“Iphigenia and Other Daughters” by Ellen McLaughlin opens Thursday at the Mark A. Chapman Theatre. The show is an adaptation written of three plays from ancient Greek playwrights Euripides and Sophocles.
Director Jennifer Vellenga, associate professor of music, theatre and dance, said the show is feminist twist of an ancient Greek story.
“It’s a female playwright’s retelling of the Iphigenia story, or ‘The House of Atreus,’” Vellenga said. “Ellen McLaughlin has written a number of adaptations of Greek plays. It’s one of her passions. It her retelling of one of those ancient plays.”

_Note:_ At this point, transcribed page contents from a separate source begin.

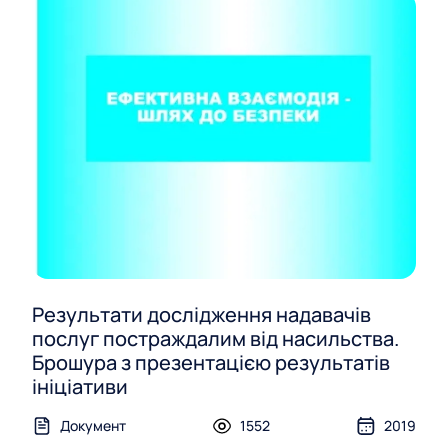
Результати дослідження надавачів
послуг постраждалим від насильства.
Брошура з презентацією результатів
ініціативи
Документ
1552
2019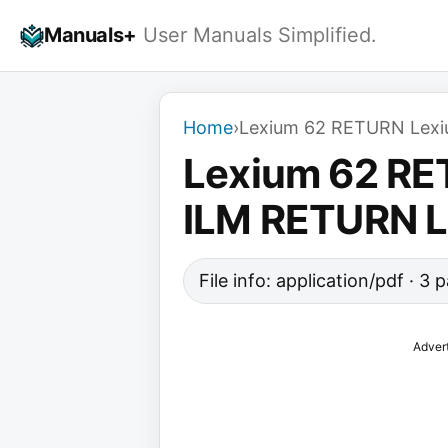
Skip
Manuals+
User Manuals Simplified.
to
content
Home
›
Lexium 62 RETURN Lex
Lexium 62 RE
ILM RETURN 
File info: application/pdf · 3
Adver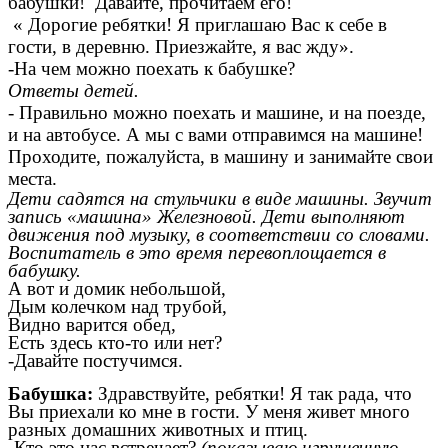
бабушки! Давайте, прочитаем его!
«
Дорогие ребятки! Я приглашаю Вас к себе в
гости, в деревню. Приезжайте, я вас жду».
-На чем можно поехать к бабушке?
Ответы детей.
- Правильно можно поехать и машине, и на поезде,
и на автобусе. А мы с вами отправимся на машине!
Проходите, пожалуйста, в машину и занимайте свои
места.
Дети садятся на стульчики в виде машины. Звучит
запись «машина» Железновой. Дети выполняют
движения под музыку, в соответствии со словами.
Воспитатель в это время перевоплощается в
бабушку.
А вот и домик небольшой,
Дым колечком над трубой,
Видно варится обед,
Есть здесь кто-то или нет?
-Давайте постучимся.
Бабушка:
Здравствуйте, ребятки! Я так рада, что
Вы приехали ко мне в гости. У меня живет много
разных домашних животных и птиц.
-Кто это нас встречает?
(показываю игрушечную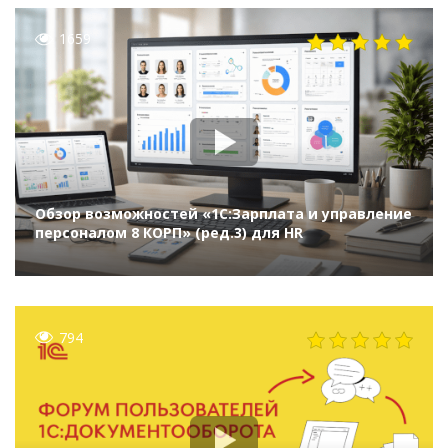
1659
Обзор возможностей «1С:Зарплата и управление
персоналом 8 КОРП» (ред.3) для HR
794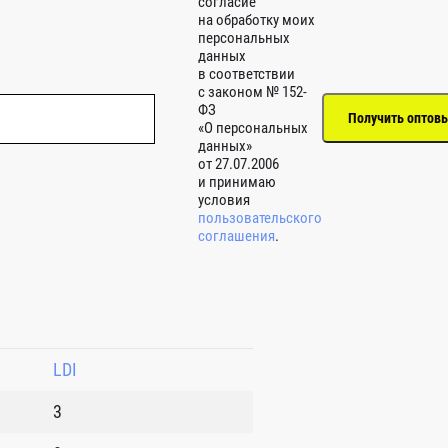
согласие
на обработку моих
персональных
данных
в соответствии
с законом № 152-
ФЗ
«О персональных
данных»
от 27.07.2006
и принимаю
условия
пользовательского
соглашения
.
LDI
3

Elizabeth Kritikos, senior in theatre, is playing Clytemnestra, the mother of Iphigenia and Electra. Her love of Greek literature drew her to this show, she said.

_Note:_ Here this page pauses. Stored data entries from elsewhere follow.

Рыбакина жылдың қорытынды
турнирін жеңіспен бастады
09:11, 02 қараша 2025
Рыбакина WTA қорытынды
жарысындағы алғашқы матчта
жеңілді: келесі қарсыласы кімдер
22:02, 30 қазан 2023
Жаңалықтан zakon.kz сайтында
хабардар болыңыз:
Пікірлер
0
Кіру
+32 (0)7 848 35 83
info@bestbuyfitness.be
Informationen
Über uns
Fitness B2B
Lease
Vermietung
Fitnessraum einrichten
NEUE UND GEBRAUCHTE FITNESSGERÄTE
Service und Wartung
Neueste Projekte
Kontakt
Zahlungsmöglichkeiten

“I love the way it reads on stage,” Kritikos said. “It was one of those plays that I heard about it and I had to be in it. I just love the way the Greeks did tragedy.”

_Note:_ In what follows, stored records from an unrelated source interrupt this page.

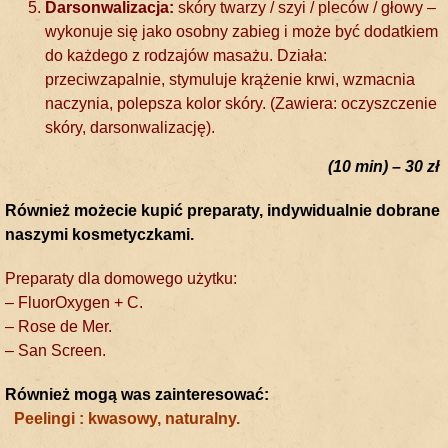
Darsonwalizacja:
skóry twarzy / szyi / pleców / głowy –
wykonuje się jako osobny zabieg i może być dodatkiem
do każdego z rodzajów masażu. Działa:
przeciwzapalnie, stymuluje krążenie krwi, wzmacnia
naczynia, polepsza kolor skóry. (Zawiera: oczyszczenie
skóry, darsonwalizację).
(10 min) – 30 zł
Również możecie kupić preparaty, indywidualnie dobrane
naszymi kosmetyczkami.
Preparaty dla domowego użytku:
– FluorOxygen + C.
– Rosе de Mer.
– San Screen.
Również mogą was zainteresować:
Peelingi : kwasowy, naturalny.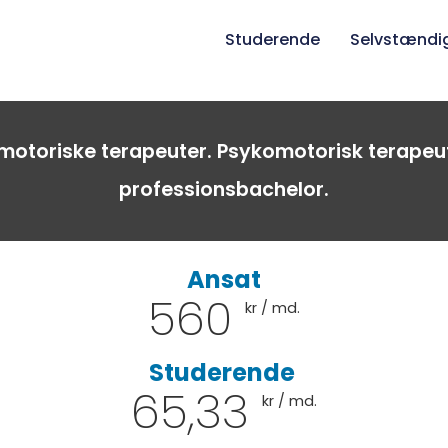
Studerende
Selvstændi
omotoriske terapeuter. Psykomotorisk terapeu
professionsbachelor.
Ansat
560
kr / md.
Studerende
65,33
kr / md.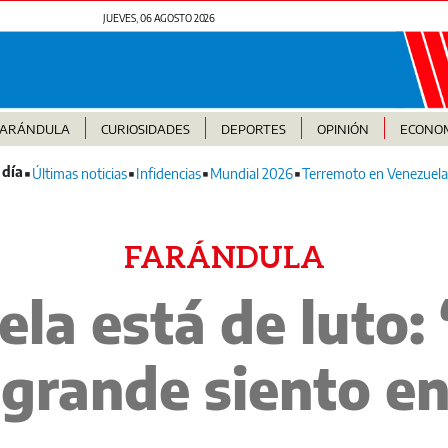
JUEVES, 06 AGOSTO 2026
FARÁNDULA
CURIOSIDADES
DEPORTES
OPINIÓN
ECONO
Últimas noticias
Infidencias
Mundial 2026
Terremoto en Venezuela
FARÁNDULA
la está de luto: 
 grande siento e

The department makes sure students have the option to participate in a variety of play types during their time in school. When it came time to do a Greek play, Vellenga didn’t want to do another male playwright.
“The Me Too movement got kicked off right around the time that we were reading plays,” Vellenga said. “We knew we wanted to do a Greek because we thought it was time to educationally teach our students about that kind of play. I just didn’t want to do one of the Greek playwrights; I felt like we could do better. So, [we] picked a female playwright.”
Vellenga said she also made an effort to select a diverse cast.
“My Iphigenia is black,” Vellenga said. “One of the sisters is black. One of the chorus members is a black woman. Of the ten people on the cast, three of them are African-American. That’s important to me, to make sure that we’re always giving opportunity to everyone, not just based on what the norms are.”
Vellenga said she believes the message of the ancient plays that have been adapted in “Iphigenia and Other Daughters” is relevant to today.
“One of the things that we have found, especially the last couple of weeks with Kavanaugh, that there’s a lot of resonance for what’s happening in our world today,” Vellenga said. “The reason ancient plays get done, even a retelling of an ancient play, is that they have some resonance for right now.”
Kritikos said she hopes the play leaves the students with an understanding of the role of women at the time.
“We don’t hear a lot about Grecian women, they’re just kind of just mindless, thoughtless, voiceless figures from the past that had a role, but wasn’t really explained unless they were very important,” Kritikos said. “I hope the audience sees that the strong women existed even if it wasn’t told.”
The show consists of three short acts. It runs about 75 minutes with no intermission. Show dates are Oct. 4, 5, 6, 11, 12 and 13 at 7:30 p.m. and Oct. 14 at 2:30 p.m. in the Mark A. Chapman Theatre in Nichols Hall. Student tickets are $11. Tickets can be bought online at www.k-state.edu/mtd/tickets.